■ Problem description
Please reproduce every line of the listing below word for word, keeping the same order.
--- Begin ---
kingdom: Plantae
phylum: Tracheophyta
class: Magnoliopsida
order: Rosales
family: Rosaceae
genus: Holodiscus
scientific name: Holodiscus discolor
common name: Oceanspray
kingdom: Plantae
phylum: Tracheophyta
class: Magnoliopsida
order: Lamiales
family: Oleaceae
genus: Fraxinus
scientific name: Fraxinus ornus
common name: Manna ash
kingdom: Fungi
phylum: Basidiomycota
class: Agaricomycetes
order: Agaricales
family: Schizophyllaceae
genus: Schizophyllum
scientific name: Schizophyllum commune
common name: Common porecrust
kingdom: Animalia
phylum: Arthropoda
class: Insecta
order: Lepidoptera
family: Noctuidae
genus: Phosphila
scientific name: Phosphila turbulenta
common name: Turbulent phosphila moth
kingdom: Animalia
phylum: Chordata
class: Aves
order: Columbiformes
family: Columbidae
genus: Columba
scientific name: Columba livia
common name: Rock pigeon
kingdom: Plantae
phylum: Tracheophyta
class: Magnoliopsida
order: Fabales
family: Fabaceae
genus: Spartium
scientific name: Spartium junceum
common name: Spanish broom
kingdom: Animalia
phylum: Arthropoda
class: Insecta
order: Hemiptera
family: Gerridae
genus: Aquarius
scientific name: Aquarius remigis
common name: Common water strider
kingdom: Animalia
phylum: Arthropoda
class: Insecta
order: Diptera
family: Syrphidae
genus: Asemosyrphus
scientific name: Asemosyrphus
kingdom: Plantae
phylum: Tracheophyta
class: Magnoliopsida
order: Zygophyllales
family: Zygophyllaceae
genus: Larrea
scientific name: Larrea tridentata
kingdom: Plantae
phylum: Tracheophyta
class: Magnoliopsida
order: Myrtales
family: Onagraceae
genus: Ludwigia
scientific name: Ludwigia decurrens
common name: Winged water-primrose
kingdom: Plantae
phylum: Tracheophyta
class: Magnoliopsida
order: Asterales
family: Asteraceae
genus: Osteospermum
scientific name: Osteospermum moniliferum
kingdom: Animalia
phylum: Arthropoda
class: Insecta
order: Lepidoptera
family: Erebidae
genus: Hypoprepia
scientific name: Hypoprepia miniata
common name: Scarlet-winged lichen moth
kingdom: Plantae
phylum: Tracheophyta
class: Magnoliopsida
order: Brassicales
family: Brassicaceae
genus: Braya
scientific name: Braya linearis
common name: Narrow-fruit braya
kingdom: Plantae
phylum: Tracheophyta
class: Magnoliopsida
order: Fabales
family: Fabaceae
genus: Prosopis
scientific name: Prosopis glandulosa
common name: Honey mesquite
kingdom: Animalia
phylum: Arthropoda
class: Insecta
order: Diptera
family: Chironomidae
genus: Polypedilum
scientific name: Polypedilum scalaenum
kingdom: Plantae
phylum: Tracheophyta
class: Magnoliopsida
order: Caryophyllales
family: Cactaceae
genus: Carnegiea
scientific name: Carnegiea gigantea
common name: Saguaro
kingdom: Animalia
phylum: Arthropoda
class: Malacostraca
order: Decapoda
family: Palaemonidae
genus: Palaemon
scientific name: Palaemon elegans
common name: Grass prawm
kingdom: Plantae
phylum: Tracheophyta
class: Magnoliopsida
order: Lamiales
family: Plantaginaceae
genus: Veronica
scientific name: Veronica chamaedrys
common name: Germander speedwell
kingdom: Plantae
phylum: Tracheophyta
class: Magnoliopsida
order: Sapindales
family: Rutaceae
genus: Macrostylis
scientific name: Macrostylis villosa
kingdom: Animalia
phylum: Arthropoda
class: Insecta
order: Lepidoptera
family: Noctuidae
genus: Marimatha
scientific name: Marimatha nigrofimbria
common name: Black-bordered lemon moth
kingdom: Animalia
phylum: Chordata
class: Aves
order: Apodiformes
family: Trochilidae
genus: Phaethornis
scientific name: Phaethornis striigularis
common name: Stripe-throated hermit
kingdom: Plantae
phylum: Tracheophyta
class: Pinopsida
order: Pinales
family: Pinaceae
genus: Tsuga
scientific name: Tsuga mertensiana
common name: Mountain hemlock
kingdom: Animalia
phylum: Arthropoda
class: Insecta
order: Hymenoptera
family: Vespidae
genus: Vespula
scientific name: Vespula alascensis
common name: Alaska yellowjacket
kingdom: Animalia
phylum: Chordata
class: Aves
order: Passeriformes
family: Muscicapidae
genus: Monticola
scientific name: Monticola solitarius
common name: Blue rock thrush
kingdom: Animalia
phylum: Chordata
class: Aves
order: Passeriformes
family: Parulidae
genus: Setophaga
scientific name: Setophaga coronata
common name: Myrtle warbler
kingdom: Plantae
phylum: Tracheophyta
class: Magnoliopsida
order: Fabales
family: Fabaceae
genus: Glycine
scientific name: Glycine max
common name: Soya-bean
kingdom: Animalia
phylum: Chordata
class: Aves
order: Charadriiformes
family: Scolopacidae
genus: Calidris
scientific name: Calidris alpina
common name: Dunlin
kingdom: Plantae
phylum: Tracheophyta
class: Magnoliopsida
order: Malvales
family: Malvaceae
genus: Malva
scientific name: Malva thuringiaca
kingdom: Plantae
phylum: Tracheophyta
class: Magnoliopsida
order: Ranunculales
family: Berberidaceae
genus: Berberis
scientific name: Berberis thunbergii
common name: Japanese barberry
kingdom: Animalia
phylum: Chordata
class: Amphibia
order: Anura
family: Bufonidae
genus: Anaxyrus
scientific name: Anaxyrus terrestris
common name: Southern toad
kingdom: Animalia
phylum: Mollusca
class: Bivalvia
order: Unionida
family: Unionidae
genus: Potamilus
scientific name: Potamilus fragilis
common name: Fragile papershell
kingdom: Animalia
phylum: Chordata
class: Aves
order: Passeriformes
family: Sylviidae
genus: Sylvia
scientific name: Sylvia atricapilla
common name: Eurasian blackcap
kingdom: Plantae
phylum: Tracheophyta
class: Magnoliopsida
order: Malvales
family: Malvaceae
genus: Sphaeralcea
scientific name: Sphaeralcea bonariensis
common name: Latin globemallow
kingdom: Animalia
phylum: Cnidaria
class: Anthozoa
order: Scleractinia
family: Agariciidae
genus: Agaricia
--- End ---
■ Response for this exercise
kingdom: Plantae
phylum: Tracheophyta
class: Magnoliopsida
order: Rosales
family: Rosaceae
genus: Holodiscus
scientific name: Holodiscus discolor
common name: Oceanspray
kingdom: Plantae
phylum: Tracheophyta
class: Magnoliopsida
order: Lamiales
family: Oleaceae
genus: Fraxinus
scientific name: Fraxinus ornus
common name: Manna ash
kingdom: Fungi
phylum: Basidiomycota
class: Agaricomycetes
order: Agaricales
family: Schizophyllaceae
genus: Schizophyllum
scientific name: Schizophyllum commune
common name: Common porecrust
kingdom: Animalia
phylum: Arthropoda
class: Insecta
order: Lepidoptera
family: Noctuidae
genus: Phosphila
scientific name: Phosphila turbulenta
common name: Turbulent phosphila moth
kingdom: Animalia
phylum: Chordata
class: Aves
order: Columbiformes
family: Columbidae
genus: Columba
scientific name: Columba livia
common name: Rock pigeon
kingdom: Plantae
phylum: Tracheophyta
class: Magnoliopsida
order: Fabales
family: Fabaceae
genus: Spartium
scientific name: Spartium junceum
common name: Spanish broom
kingdom: Animalia
phylum: Arthropoda
class: Insecta
order: Hemiptera
family: Gerridae
genus: Aquarius
scientific name: Aquarius remigis
common name: Common water strider
kingdom: Animalia
phylum: Arthropoda
class: Insecta
order: Diptera
family: Syrphidae
genus: Asemosyrphus
scientific name: Asemosyrphus
kingdom: Plantae
phylum: Tracheophyta
class: Magnoliopsida
order: Zygophyllales
family: Zygophyllaceae
genus: Larrea
scientific name: Larrea tridentata
kingdom: Plantae
phylum: Tracheophyta
class: Magnoliopsida
order: Myrtales
family: Onagraceae
genus: Ludwigia
scientific name: Ludwigia decurrens
common name: Winged water-primrose
kingdom: Plantae
phylum: Tracheophyta
class: Magnoliopsida
order: Asterales
family: Asteraceae
genus: Osteospermum
scientific name: Osteospermum moniliferum
kingdom: Animalia
phylum: Arthropoda
class: Insecta
order: Lepidoptera
family: Erebidae
genus: Hypoprepia
scientific name: Hypoprepia miniata
common name: Scarlet-winged lichen moth
kingdom: Plantae
phylum: Tracheophyta
class: Magnoliopsida
order: Brassicales
family: Brassicaceae
genus: Braya
scientific name: Braya linearis
common name: Narrow-fruit braya
kingdom: Plantae
phylum: Tracheophyta
class: Magnoliopsida
order: Fabales
family: Fabaceae
genus: Prosopis
scientific name: Prosopis glandulosa
common name: Honey mesquite
kingdom: Animalia
phylum: Arthropoda
class: Insecta
order: Diptera
family: Chironomidae
genus: Polypedilum
scientific name: Polypedilum scalaenum
kingdom: Plantae
phylum: Tracheophyta
class: Magnoliopsida
order: Caryophyllales
family: Cactaceae
genus: Carnegiea
scientific name: Carnegiea gigantea
common name: Saguaro
kingdom: Animalia
phylum: Arthropoda
class: Malacostraca
order: Decapoda
family: Palaemonidae
genus: Palaemon
scientific name: Palaemon elegans
common name: Grass prawm
kingdom: Plantae
phylum: Tracheophyta
class: Magnoliopsida
order: Lamiales
family: Plantaginaceae
genus: Veronica
scientific name: Veronica chamaedrys
common name: Germander speedwell
kingdom: Plantae
phylum: Tracheophyta
class: Magnoliopsida
order: Sapindales
family: Rutaceae
genus: Macrostylis
scientific name: Macrostylis villosa
kingdom: Animalia
phylum: Arthropoda
class: Insecta
order: Lepidoptera
family: Noctuidae
genus: Marimatha
scientific name: Marimatha nigrofimbria
common name: Black-bordered lemon moth
kingdom: Animalia
phylum: Chordata
class: Aves
order: Apodiformes
family: Trochilidae
genus: Phaethornis
scientific name: Phaethornis striigularis
common name: Stripe-throated hermit
kingdom: Plantae
phylum: Tracheophyta
class: Pinopsida
order: Pinales
family: Pinaceae
genus: Tsuga
scientific name: Tsuga mertensiana
common name: Mountain hemlock
kingdom: Animalia
phylum: Arthropoda
class: Insecta
order: Hymenoptera
family: Vespidae
genus: Vespula
scientific name: Vespula alascensis
common name: Alaska yellowjacket
kingdom: Animalia
phylum: Chordata
class: Aves
order: Passeriformes
family: Muscicapidae
genus: Monticola
scientific name: Monticola solitarius
common name: Blue rock thrush
kingdom: Animalia
phylum: Chordata
class: Aves
order: Passeriformes
family: Parulidae
genus: Setophaga
scientific name: Setophaga coronata
common name: Myrtle warbler
kingdom: Plantae
phylum: Tracheophyta
class: Magnoliopsida
order: Fabales
family: Fabaceae
genus: Glycine
scientific name: Glycine max
common name: Soya-bean
kingdom: Animalia
phylum: Chordata
class: Aves
order: Charadriiformes
family: Scolopacidae
genus: Calidris
scientific name: Calidris alpina
common name: Dunlin
kingdom: Plantae
phylum: Tracheophyta
class: Magnoliopsida
order: Malvales
family: Malvaceae
genus: Malva
scientific name: Malva thuringiaca
kingdom: Plantae
phylum: Tracheophyta
class: Magnoliopsida
order: Ranunculales
family: Berberidaceae
genus: Berberis
scientific name: Berberis thunbergii
common name: Japanese barberry
kingdom: Animalia
phylum: Chordata
class: Amphibia
order: Anura
family: Bufonidae
genus: Anaxyrus
scientific name: Anaxyrus terrestris
common name: Southern toad
kingdom: Animalia
phylum: Mollusca
class: Bivalvia
order: Unionida
family: Unionidae
genus: Potamilus
scientific name: Potamilus fragilis
common name: Fragile papershell
kingdom: Animalia
phylum: Chordata
class: Aves
order: Passeriformes
family: Sylviidae
genus: Sylvia
scientific name: Sylvia atricapilla
common name: Eurasian blackcap
kingdom: Plantae
phylum: Tracheophyta
class: Magnoliopsida
order: Malvales
family: Malvaceae
genus: Sphaeralcea
scientific name: Sphaeralcea bonariensis
common name: Latin globemallow
kingdom: Animalia
phylum: Cnidaria
class: Anthozoa
order: Scleractinia
family: Agariciidae
genus: Agaricia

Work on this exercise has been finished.